TASK INPUT ->
▽

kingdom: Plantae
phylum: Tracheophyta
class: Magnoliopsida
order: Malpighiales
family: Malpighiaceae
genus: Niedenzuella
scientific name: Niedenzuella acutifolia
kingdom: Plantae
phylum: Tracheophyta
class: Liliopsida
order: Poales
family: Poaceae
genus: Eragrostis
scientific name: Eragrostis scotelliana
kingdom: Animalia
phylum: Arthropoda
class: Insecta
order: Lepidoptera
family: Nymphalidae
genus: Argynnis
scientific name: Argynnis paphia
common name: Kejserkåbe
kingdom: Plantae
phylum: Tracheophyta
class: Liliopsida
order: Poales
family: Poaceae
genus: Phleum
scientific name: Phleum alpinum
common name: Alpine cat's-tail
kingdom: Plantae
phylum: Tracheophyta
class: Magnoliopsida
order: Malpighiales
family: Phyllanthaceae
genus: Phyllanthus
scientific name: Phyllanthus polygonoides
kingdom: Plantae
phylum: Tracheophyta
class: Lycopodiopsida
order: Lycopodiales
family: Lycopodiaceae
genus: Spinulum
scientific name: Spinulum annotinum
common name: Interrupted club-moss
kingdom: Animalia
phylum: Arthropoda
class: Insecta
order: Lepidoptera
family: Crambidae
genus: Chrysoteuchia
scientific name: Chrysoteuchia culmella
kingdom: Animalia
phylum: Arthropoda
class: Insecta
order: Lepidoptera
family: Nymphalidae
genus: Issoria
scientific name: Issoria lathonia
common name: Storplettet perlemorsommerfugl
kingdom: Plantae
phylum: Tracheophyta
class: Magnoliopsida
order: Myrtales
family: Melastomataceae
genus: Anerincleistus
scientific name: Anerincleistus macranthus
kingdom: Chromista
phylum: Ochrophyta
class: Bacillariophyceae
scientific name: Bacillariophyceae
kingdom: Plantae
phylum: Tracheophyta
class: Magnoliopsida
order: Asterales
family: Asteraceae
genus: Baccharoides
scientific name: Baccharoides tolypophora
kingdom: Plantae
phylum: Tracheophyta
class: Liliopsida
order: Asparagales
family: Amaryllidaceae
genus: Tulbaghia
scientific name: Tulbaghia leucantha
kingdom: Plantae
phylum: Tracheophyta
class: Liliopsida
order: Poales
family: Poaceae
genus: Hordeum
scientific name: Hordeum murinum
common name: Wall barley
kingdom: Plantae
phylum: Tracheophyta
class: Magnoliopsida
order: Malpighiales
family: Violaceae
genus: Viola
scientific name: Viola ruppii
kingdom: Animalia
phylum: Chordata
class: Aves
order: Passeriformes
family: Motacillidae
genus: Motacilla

△

Rewrite the lines of data starting with the line with "genus: Niedenzuella" and going on through the line with "common name: Interrupted club-moss", swapping every "scientific name" for "Latin name" and leaving everything else unchanged.

genus: Niedenzuella
Latin name: Niedenzuella acutifolia
kingdom: Plantae
phylum: Tracheophyta
class: Liliopsida
order: Poales
family: Poaceae
genus: Eragrostis
Latin name: Eragrostis scotelliana
kingdom: Animalia
phylum: Arthropoda
class: Insecta
order: Lepidoptera
family: Nymphalidae
genus: Argynnis
Latin name: Argynnis paphia
common name: Kejserkåbe
kingdom: Plantae
phylum: Tracheophyta
class: Liliopsida
order: Poales
family: Poaceae
genus: Phleum
Latin name: Phleum alpinum
common name: Alpine cat's-tail
kingdom: Plantae
phylum: Tracheophyta
class: Magnoliopsida
order: Malpighiales
family: Phyllanthaceae
genus: Phyllanthus
Latin name: Phyllanthus polygonoides
kingdom: Plantae
phylum: Tracheophyta
class: Lycopodiopsida
order: Lycopodiales
family: Lycopodiaceae
genus: Spinulum
Latin name: Spinulum annotinum
common name: Interrupted club-moss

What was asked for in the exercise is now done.